/---

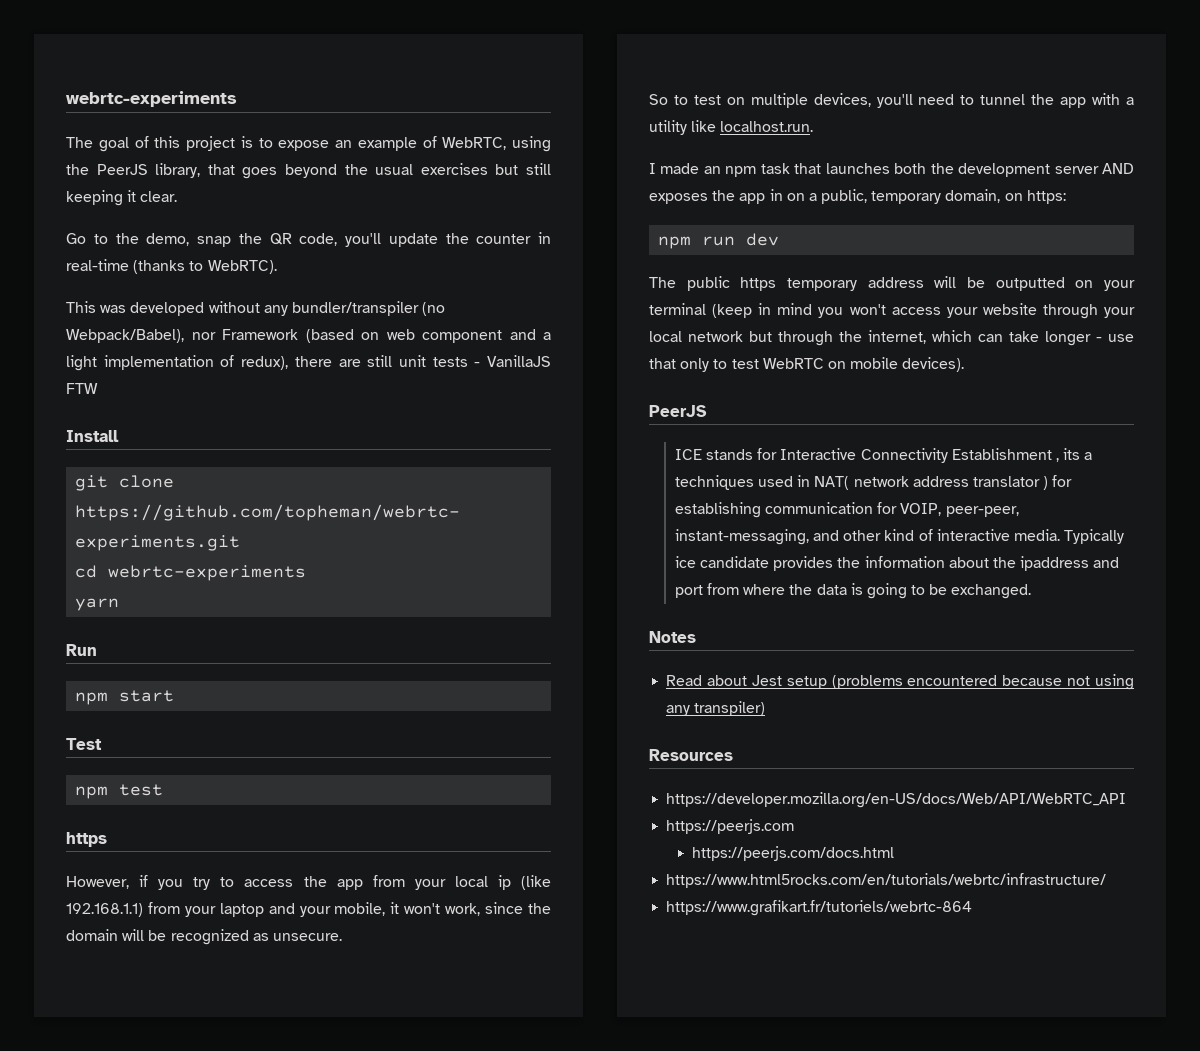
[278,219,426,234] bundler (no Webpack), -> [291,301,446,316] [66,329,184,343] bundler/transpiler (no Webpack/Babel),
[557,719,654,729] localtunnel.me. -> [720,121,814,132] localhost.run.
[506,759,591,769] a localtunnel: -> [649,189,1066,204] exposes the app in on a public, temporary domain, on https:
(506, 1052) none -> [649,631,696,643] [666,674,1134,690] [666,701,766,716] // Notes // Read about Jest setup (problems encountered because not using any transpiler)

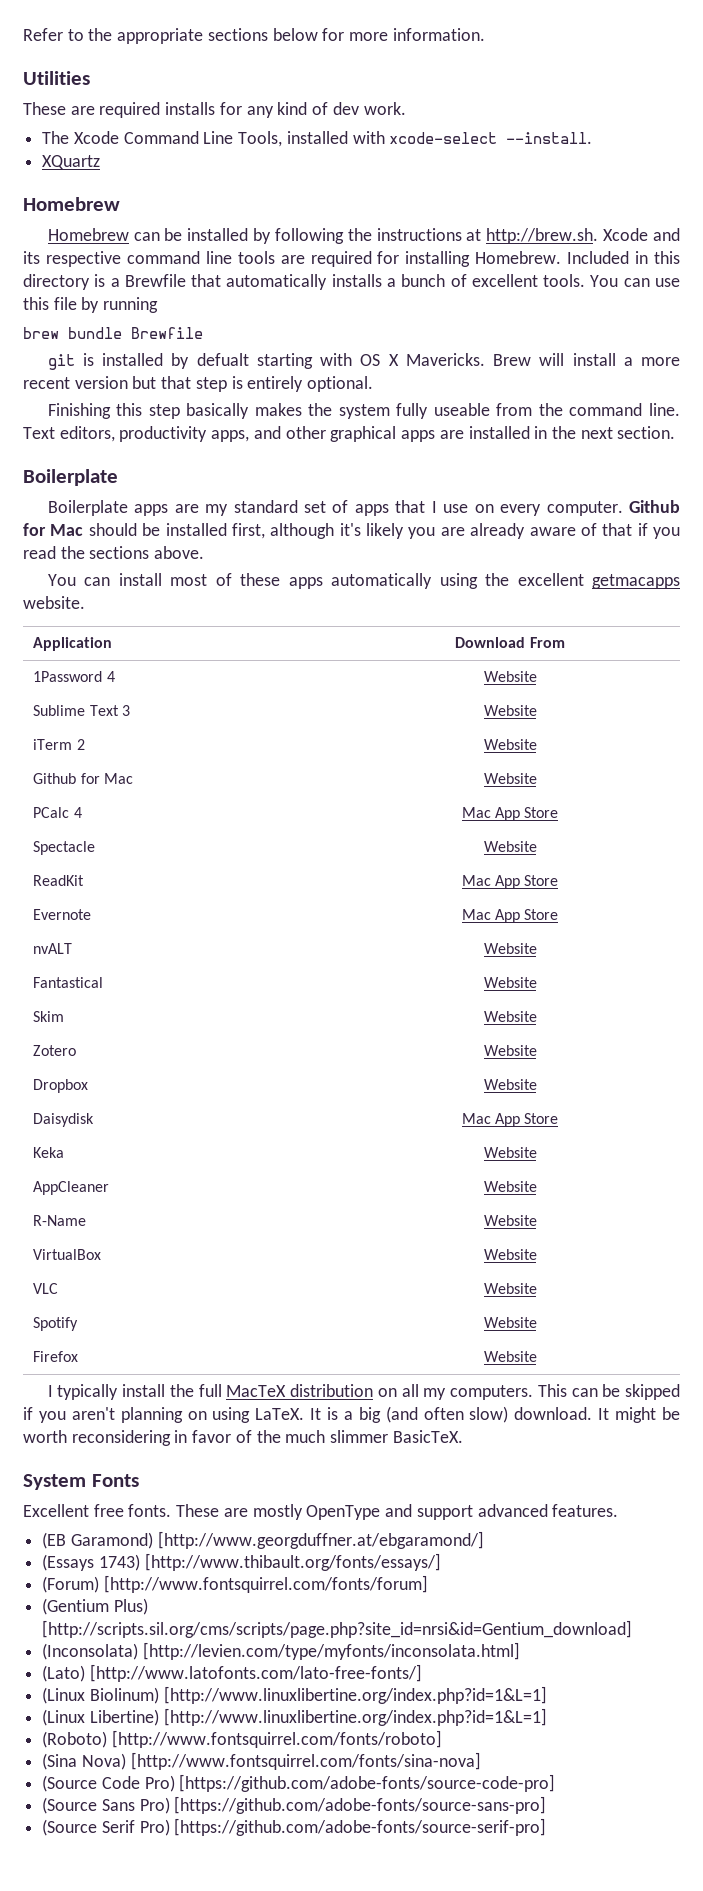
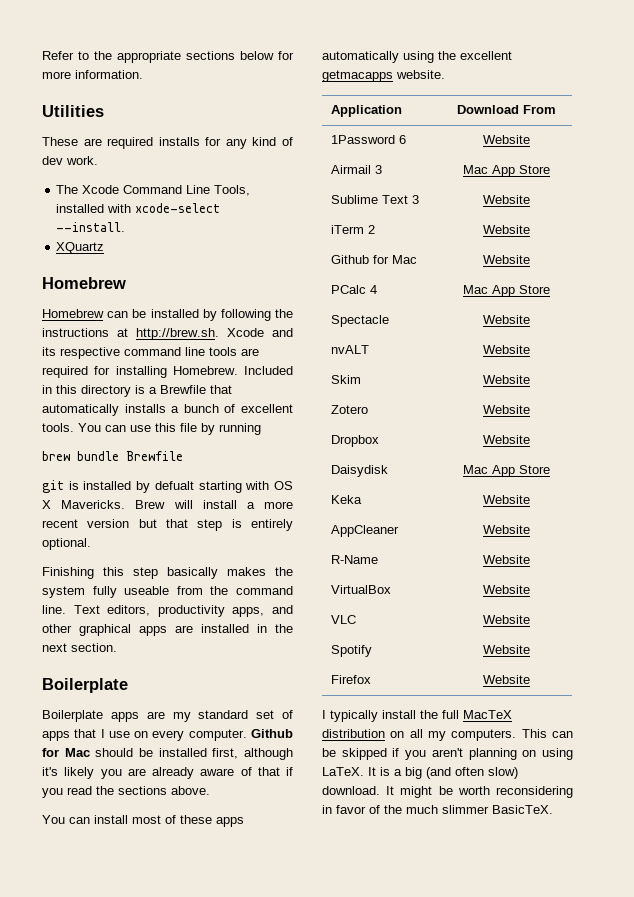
[106,671,115,682] [483,671,537,682] 4 | Website -> [399,135,407,144] [483,135,530,144] [331,165,383,174] [463,165,550,177] 6 | Website // Airmail 3 | Mac App Store
[33,875,85,886] [461,875,559,889] [33,909,92,920] [461,909,559,923] // ReadKit | Mac App Store // Evernote | Mac App Store -> (530, 319) none
[33,977,104,988] [483,977,537,988] // Fantastical | Website -> (530, 349) none
[23,1474,139,1490] [23,1504,619,1520] [42,1531,484,1549] [42,1553,441,1571] [42,1575,428,1593] [42,1598,148,1615] [42,1620,633,1638] [42,1642,520,1660] [42,1664,422,1682] [42,1686,547,1704] [42,1708,547,1726] [42,1730,442,1748] [42,1752,481,1770] [42,1774,556,1792] [42,1796,547,1814] [42,1818,547,1836] // System Fonts // Excellent free fonts. These are mostly OpenType and support advanced features. // (EB Garamond) [http://www.georgduffner.at/ebgaramond/] // (Essays 1743) [http://www.thibault.org/fonts/essays/] // (Forum) [http://www.fontsquirrel.com/fonts/forum] // (Gentium Plus) [http://scripts.sil.org/cms/scripts/page.php?site_id=nrsi&id=Gentium_download] // (Inconsolata) [http://levien.com/type/myfonts/inconsolata.html] // (Lato) [http://www.latofonts.com/lato-free-fonts/] // (Linux Biolinum) [http://www.linuxlibertine.org/index.php?id=1&L=1] // (Linux Libertine) [http://www.linuxlibertine.org/index.php?id=1&L=1] // (Roboto) [http://www.fontsquirrel.com/fonts/roboto] // (Sina Nova) [http://www.fontsquirrel.com/fonts/sina-nova] // (Source Code Pro) [https://github.com/adobe-fonts/source-code-pro] // (Source Sans Pro) [https://github.com/adobe-fonts/source-sans-pro] // (Source Serif Pro) [https://github.com/adobe-fonts/source-serif-pro] -> (553, 809) none

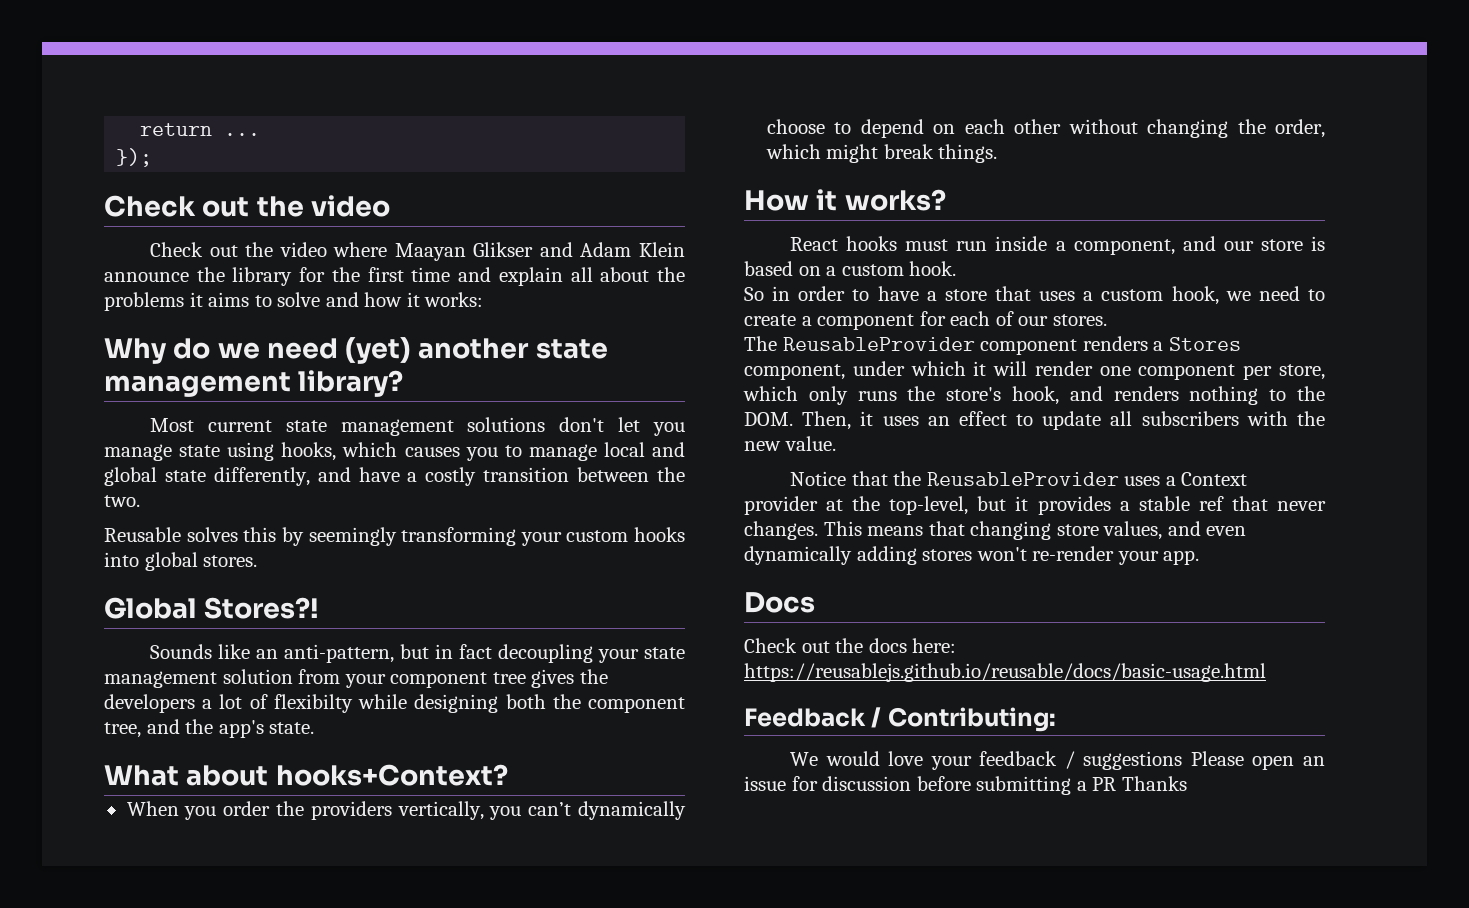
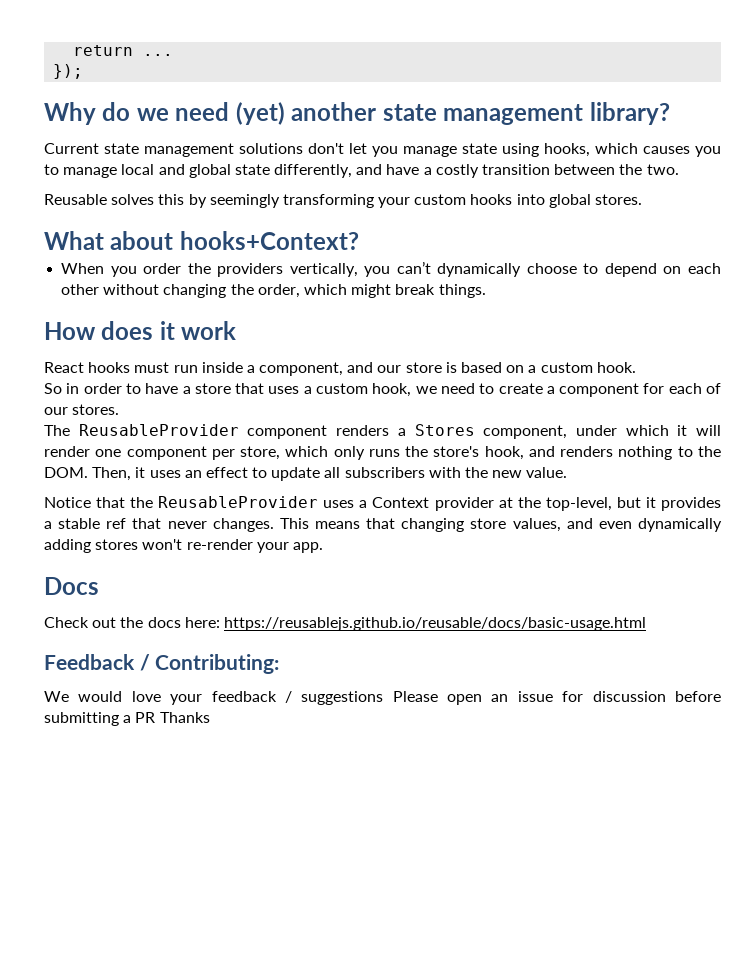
[104,195,390,217] [150,242,685,261] [104,267,686,286] [104,292,484,311] // Check out the video // Check out the video where Maayan Glikser and Adam Klein announce the library for the first time and explain all about the problems it aims to solve and how it works: -> (84, 71) none
[150,418,272,432] Most current -> [44,143,99,154] Current
[104,597,320,619] [150,644,685,663] [104,669,608,688] [104,694,685,713] [104,719,315,738] // Global Stores?! // Sounds like an anti-pattern, but in fact decoupling your state management solution from your component tree gives the developers a lot of flexibilty while designing both the component tree, and the app's state. -> (643, 199) none
[816,189,946,211] it works? -> [101,321,237,340] does it work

\---

■ Exercise prompt ■
What is needed is an exact copy of the lines from the start of the listing above through the line that holds "[506,759,591,769] a localtunnel: ->", with the pictures left out.

■ Written response ■
[278,219,426,234] bundler (no Webpack), -> [291,301,446,316] [66,329,184,343] bundler/transpiler (no Webpack/Babel),
[557,719,654,729] localtunnel.me. -> [720,121,814,132] localhost.run.
[506,759,591,769] a localtunnel: -> [649,189,1066,204] exposes the app in on a public, temporary domain, on https:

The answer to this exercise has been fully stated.